Reproduce every line of the records below verbatim, leaving out the pictures.

Dataset records:
⁂

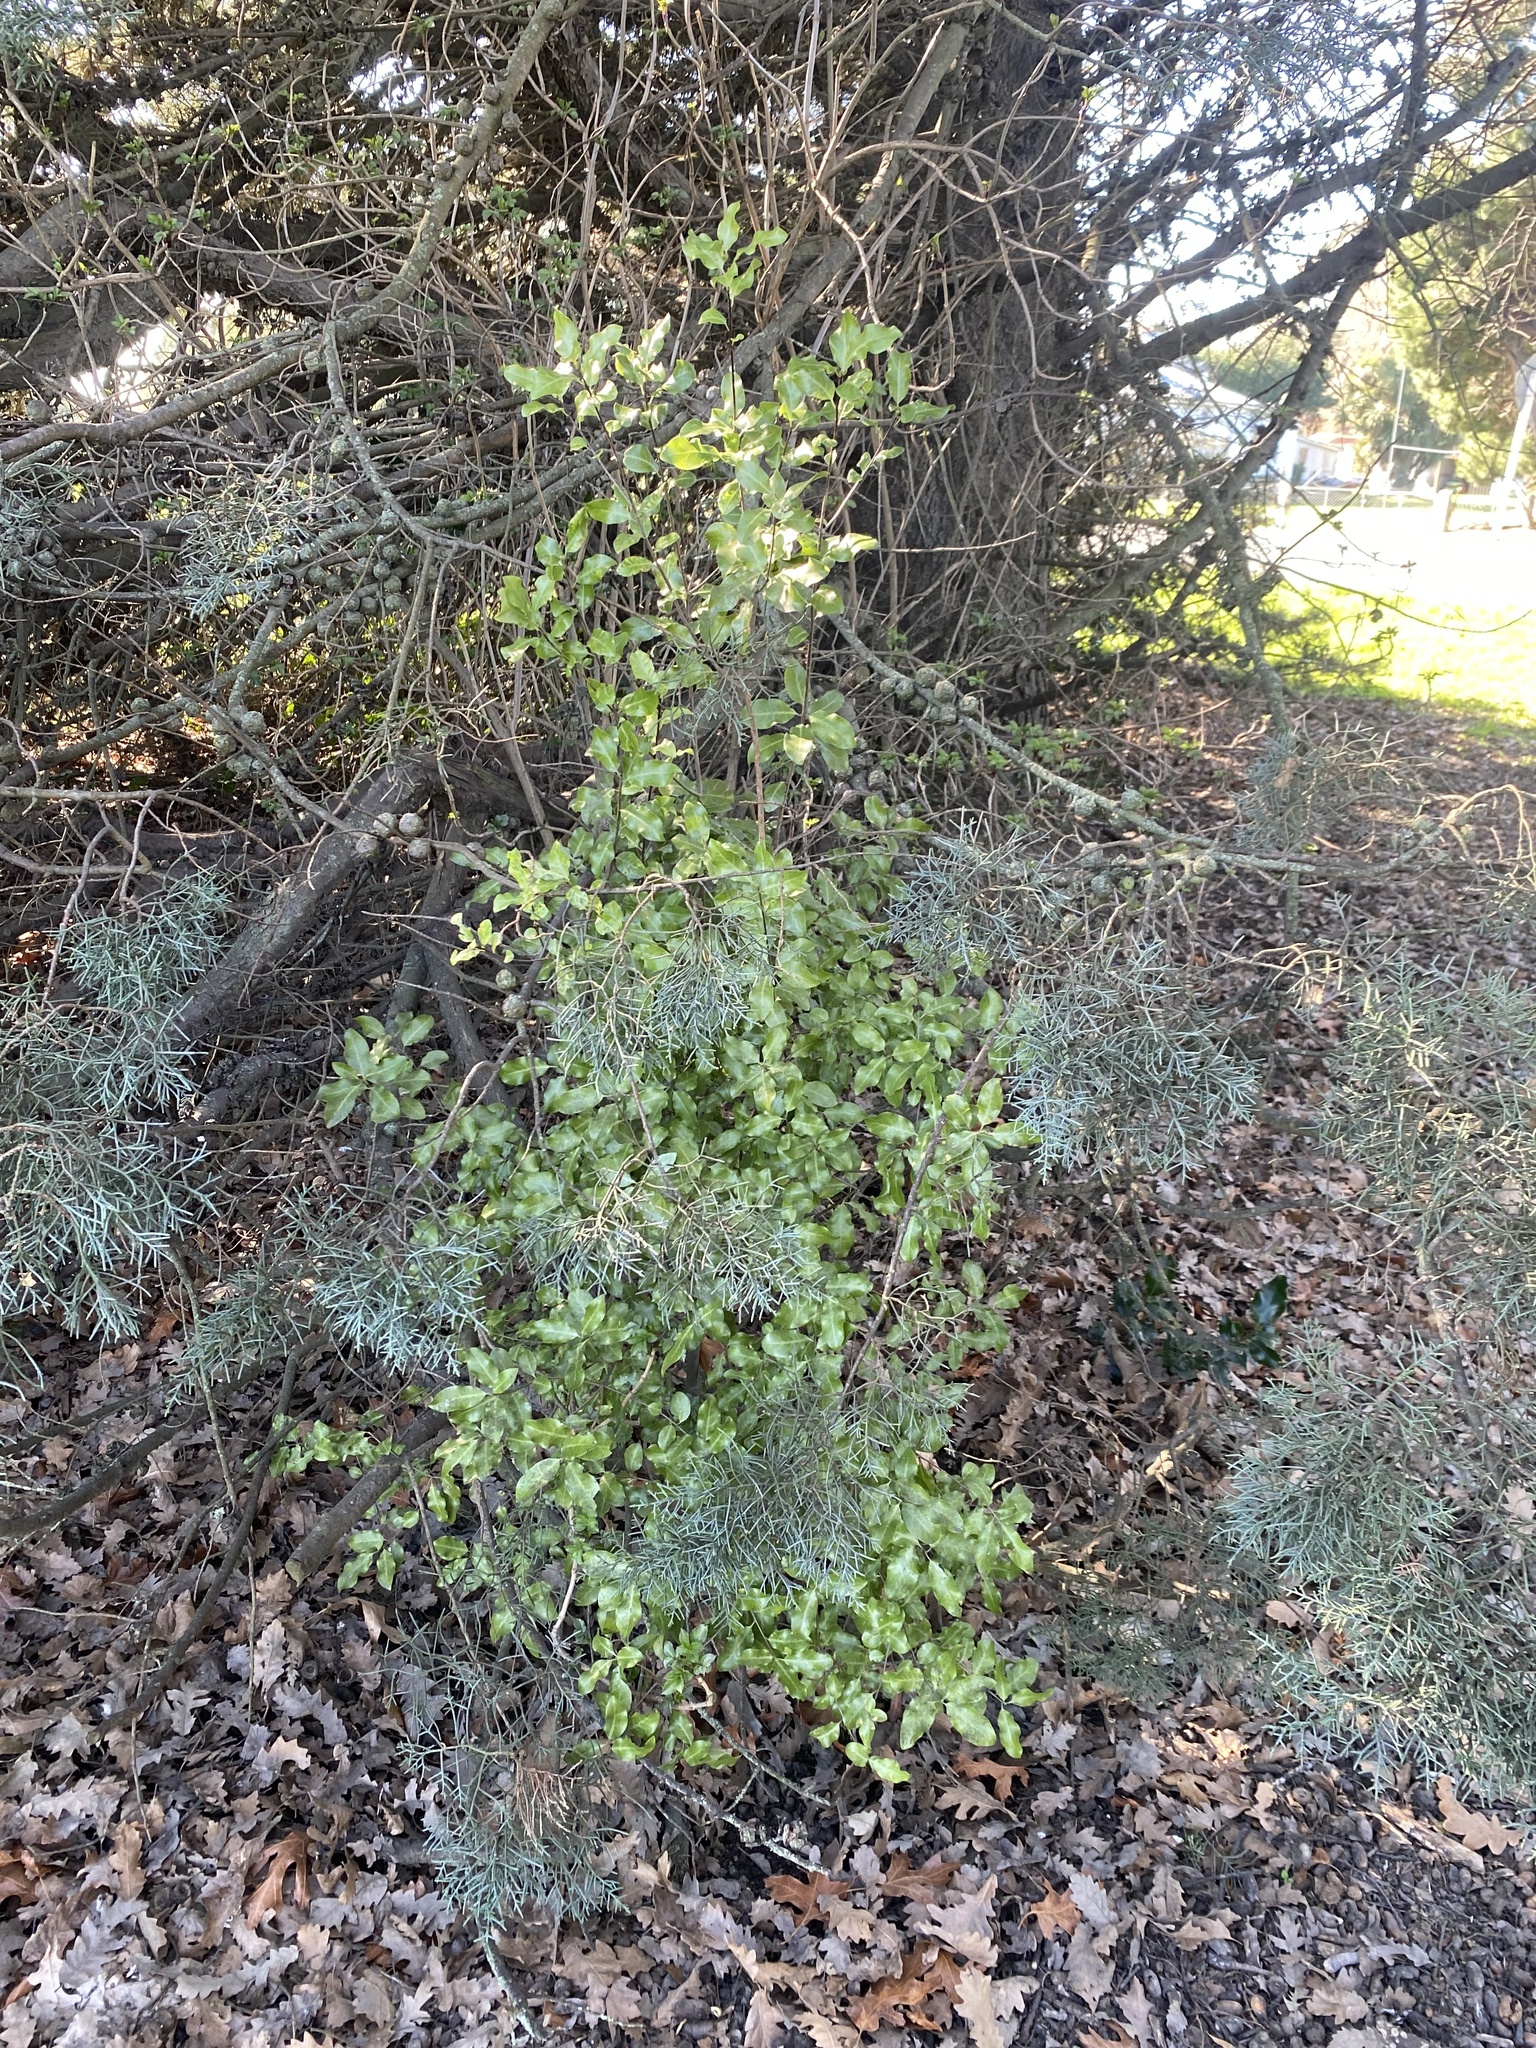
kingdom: Plantae
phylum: Tracheophyta
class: Magnoliopsida
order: Apiales
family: Pittosporaceae
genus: Pittosporum
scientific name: Pittosporum tenuifolium
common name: Kohuhu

⁂

Final result
kingdom: Plantae
phylum: Tracheophyta
class: Magnoliopsida
order: Apiales
family: Pittosporaceae
genus: Pittosporum
scientific name: Pittosporum tenuifolium
common name: Kohuhu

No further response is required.